Oddly, Drop Duchy won’t kill you completely for losing your encounter. Instead, there is the Overworld Health Bar, which loses a healthy amount equal to the number of enemy forces left on the board. Technically rubbing your encounter with 49 enemy ax guys when the final whistle blows with a default of 50 health. Sometimes they fail spectacularly, but it feels a bit strange to stay alive. It is partly tolerant, but for some it may take away some of the central atrocities of guelike.

I have a small mountain of other uncertainties. The pieces can be much different visually from each other (is this little log cabin a hunting lodge, road house, wood, or timber camp?), and the rules text scattered across the messy symbols of the cards can slide your brain to the right without finding a purchase. Also, you won’t be able to read the effects of locked cards in the skill tree further ahead, so plan exactly how you will use your skill points.

The university building is zoomed in, offering players power-up options.
You will also land on nodes that grant passive bonuses and other rewards. |

Ultimately, Drop Duchy is an intelligent task and is admirable as an example of elevator pitch creativity (“Non-Tetris Deck Building Roguelike?”). The problem has been found, from a design standpoint, that Tetris’ elegance collides with deck building and tactical number one complexity. Drop Duchy feels like he’s trying to force himself into a “infinitely playable” box by adding more to the most infinitely playable games on the planet. Playing novels in Tetris always feels like playing a variation of chess. I love to see it, but in the act of adaptation something is often lost.

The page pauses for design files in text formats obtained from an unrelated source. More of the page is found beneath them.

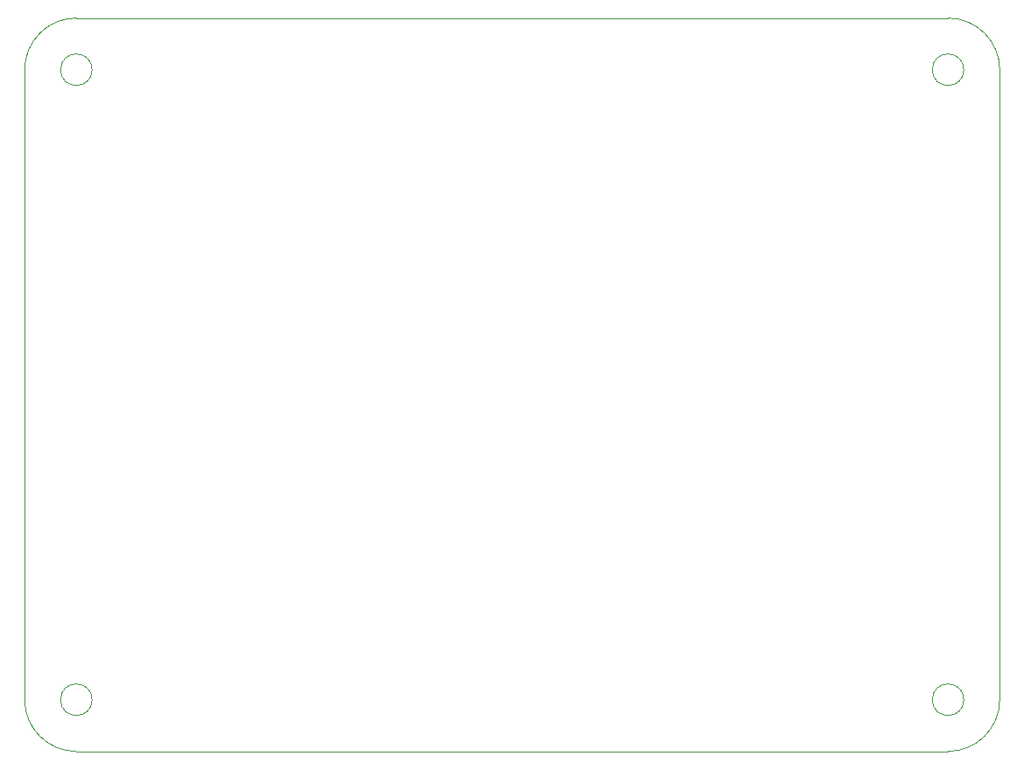
<source format=gbr>
G04 #@! TF.GenerationSoftware,KiCad,Pcbnew,6.0.7-f9a2dced07~116~ubuntu20.04.1*
G04 #@! TF.CreationDate,2022-09-05T17:51:23+02:00*
G04 #@! TF.ProjectId,TaupunktLuefter,54617570-756e-46b7-944c-756566746572,1.5*
G04 #@! TF.SameCoordinates,Original*
G04 #@! TF.FileFunction,Profile,NP*
%FSLAX46Y46*%
G04 Gerber Fmt 4.6, Leading zero omitted, Abs format (unit mm)*
G04 Created by KiCad (PCBNEW 6.0.7-f9a2dced07~116~ubuntu20.04.1) date 2022-09-05 17:51:23*
%MOMM*%
%LPD*%
G01*
G04 APERTURE LIST*
G04 #@! TA.AperFunction,Profile*
%ADD10C,0.050000*%
G04 #@! TD*
G04 APERTURE END LIST*
D10*
X110207000Y-18542000D02*
G75*
G03*
X110207000Y-18542000I-1524000J0D01*
G01*
X113683000Y-18542000D02*
G75*
G03*
X108683000Y-13542000I-5000000J0D01*
G01*
X25879000Y-79502000D02*
G75*
G03*
X25879000Y-79502000I-1524000J0D01*
G01*
X19355000Y-18542000D02*
X19355000Y-79502000D01*
X19355000Y-79502000D02*
G75*
G03*
X24355000Y-84502000I5000000J0D01*
G01*
X25879000Y-18542000D02*
G75*
G03*
X25879000Y-18542000I-1524000J0D01*
G01*
X24355000Y-84502000D02*
X108683000Y-84502000D01*
X24355000Y-13542000D02*
X108683000Y-13542000D01*
X113683000Y-18542000D02*
X113683000Y-79502000D01*
X24355000Y-13542000D02*
G75*
G03*
X19355000Y-18542000I0J-5000000D01*
G01*
X108683000Y-84502000D02*
G75*
G03*
X113683000Y-79502000I0J5000000D01*
G01*
X110207000Y-79502000D02*
G75*
G03*
X110207000Y-79502000I-1524000J0D01*
G01*
M02*

</source>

Except in this case, many are acquired. Tetris is a game of removal and emptying space. The explicit goal is to have as much empty fields as possible. Some deckbuilders mimic this philosophy. Think about how to kill Spire. Streamline your loadout until you remove cards from your deck, undo things, or flick the same five cards with Himafi effect repeats. Drop Duchy doesn’t do this at all. This is not a subtractive game, but an additional game. Here, cards, coins, troops and numbers all ring out in video game history, like wild ass buckaloos. This approach never makes the game a bad thing, but for me it explains why it opposes the inspiration of the principle puzzle. It’s a smart roguelike for those who love core materials, but not all lined up.